A vacuum-annealing strategy for improving near-infrared super long persistent luminescence in Cr3+ doped zinc gallogermanate nanoparticles for bio-imaging

Abstract

Novel Cr³⁺ doped zinc gallogermanate (ZGGO) nanoparticles with 697 nm near-infrared (NIR) super long afterglow were prepared via a hydrothermal method. Subsequently, a vacuum-annealing strategy was adopted to improve NIR afterglow in ZGGO:Cr³⁺ nanoparticles. For the sample annealed at 800 °C, no variation in the particle size is observed, the persistent luminescence increases by an order of magnitude (∼14 times) and the NIR afterglow time reaches more than 15 hours relative to the as-prepared sample.
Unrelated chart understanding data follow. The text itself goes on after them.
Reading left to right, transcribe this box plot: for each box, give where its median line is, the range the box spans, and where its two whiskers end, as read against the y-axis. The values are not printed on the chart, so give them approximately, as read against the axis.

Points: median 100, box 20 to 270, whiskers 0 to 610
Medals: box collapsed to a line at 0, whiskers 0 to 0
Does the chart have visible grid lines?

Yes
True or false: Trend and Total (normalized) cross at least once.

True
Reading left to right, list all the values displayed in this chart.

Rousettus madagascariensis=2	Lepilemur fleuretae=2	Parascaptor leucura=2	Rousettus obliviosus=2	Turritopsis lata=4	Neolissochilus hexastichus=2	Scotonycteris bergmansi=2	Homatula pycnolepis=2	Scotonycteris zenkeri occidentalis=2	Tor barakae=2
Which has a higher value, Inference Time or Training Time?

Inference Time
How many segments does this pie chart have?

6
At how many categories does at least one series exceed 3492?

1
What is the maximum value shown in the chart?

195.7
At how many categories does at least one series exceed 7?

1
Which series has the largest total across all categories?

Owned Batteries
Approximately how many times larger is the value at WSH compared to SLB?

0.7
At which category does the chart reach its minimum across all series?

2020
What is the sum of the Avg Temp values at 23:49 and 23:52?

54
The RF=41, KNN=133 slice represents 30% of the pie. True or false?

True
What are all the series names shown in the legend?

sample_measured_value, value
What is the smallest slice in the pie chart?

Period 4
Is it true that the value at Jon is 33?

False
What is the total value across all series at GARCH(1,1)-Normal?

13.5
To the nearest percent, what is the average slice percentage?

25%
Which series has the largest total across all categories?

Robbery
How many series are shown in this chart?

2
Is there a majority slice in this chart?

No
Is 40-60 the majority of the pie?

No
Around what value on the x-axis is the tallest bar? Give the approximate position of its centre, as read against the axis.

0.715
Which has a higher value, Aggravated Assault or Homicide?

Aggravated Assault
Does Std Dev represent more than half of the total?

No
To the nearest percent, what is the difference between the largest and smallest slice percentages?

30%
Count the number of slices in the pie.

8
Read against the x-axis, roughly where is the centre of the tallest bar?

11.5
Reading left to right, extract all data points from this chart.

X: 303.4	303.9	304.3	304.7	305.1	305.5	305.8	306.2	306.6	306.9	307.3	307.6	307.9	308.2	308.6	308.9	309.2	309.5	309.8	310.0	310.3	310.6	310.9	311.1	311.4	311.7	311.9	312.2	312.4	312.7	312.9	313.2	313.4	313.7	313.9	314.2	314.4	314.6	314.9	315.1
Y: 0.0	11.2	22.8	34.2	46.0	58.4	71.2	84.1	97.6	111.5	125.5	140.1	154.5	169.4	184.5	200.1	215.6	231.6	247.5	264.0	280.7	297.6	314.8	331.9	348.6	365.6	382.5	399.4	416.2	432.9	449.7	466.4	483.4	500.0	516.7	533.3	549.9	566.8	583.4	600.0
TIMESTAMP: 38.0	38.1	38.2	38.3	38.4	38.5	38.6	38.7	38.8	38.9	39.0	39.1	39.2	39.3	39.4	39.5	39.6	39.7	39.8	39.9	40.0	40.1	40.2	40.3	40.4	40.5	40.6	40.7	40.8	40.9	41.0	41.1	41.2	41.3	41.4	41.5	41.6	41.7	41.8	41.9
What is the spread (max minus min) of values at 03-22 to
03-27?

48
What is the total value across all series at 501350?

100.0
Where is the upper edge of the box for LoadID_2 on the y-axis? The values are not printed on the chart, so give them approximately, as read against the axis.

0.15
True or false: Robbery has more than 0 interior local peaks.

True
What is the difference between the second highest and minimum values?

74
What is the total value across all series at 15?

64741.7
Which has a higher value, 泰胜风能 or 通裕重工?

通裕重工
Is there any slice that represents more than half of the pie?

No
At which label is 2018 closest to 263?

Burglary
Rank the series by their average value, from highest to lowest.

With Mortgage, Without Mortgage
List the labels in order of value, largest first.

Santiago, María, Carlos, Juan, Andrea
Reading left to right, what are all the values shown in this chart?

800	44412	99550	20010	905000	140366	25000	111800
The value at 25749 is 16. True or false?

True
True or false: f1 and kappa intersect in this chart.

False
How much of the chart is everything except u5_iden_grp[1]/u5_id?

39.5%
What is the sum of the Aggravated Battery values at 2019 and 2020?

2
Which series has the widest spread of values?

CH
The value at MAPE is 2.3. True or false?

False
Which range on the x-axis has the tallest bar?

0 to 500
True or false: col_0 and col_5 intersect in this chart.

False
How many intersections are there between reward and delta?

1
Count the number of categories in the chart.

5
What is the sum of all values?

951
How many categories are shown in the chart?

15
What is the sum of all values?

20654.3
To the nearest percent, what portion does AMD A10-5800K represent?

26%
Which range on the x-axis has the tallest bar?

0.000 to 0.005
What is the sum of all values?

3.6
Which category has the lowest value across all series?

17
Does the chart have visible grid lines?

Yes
After annealing at temperatures higher than 880 °C, the persistent luminescence of the nanoparticles is enhanced, but they show aggregated-surface behavior. Meanwhile, shallow and deep traps are generated, related to the antisite defects and V_Ge–Cr³⁺–V_O defect clusters, respectively. Finally, we apply ZGGO:Cr³⁺ persistent luminescence nanoparticles (PLNPs) to a human serum albumin (HSA) colloid solution, and more than 1 h of NIR persistent luminescence is detected under 320 nm excitation. The quenching effect of NIR luminescence by OH⁻ in the HSA solution is observed based on the reduced contribution of surface Cr³⁺ in PLNPs to NIR luminescence. Our results suggest that ZGGO:Cr³⁺ PLNPs have potential applications for in vivo bio-imaging.